**Data shown:**

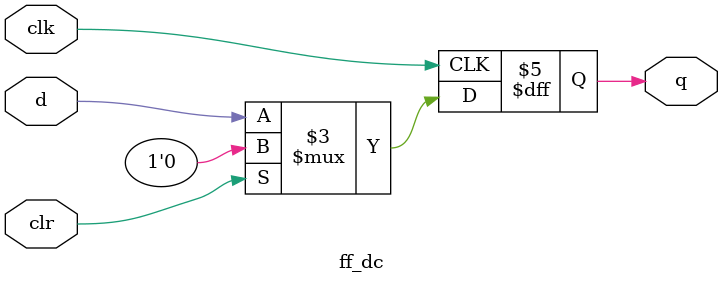
<source format=v>
`timescale 1ns / 1ps
module ff_dc(q, d, clk, clr);
	input clk, d, clr;
	output reg q;
	
	always @(posedge clk)
		if (clr) q <= 0;
		else q <= d;
endmodule

</source>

**What is expected:** Copy out every line from the one containing "module ff_dc(q, d, clk, clr);" to the end of the material, both ends included.

**Task response:**
module ff_dc(q, d, clk, clr);
	input clk, d, clr;
	output reg q;
	
	always @(posedge clk)
		if (clr) q <= 0;
		else q <= d;
endmodule

</source>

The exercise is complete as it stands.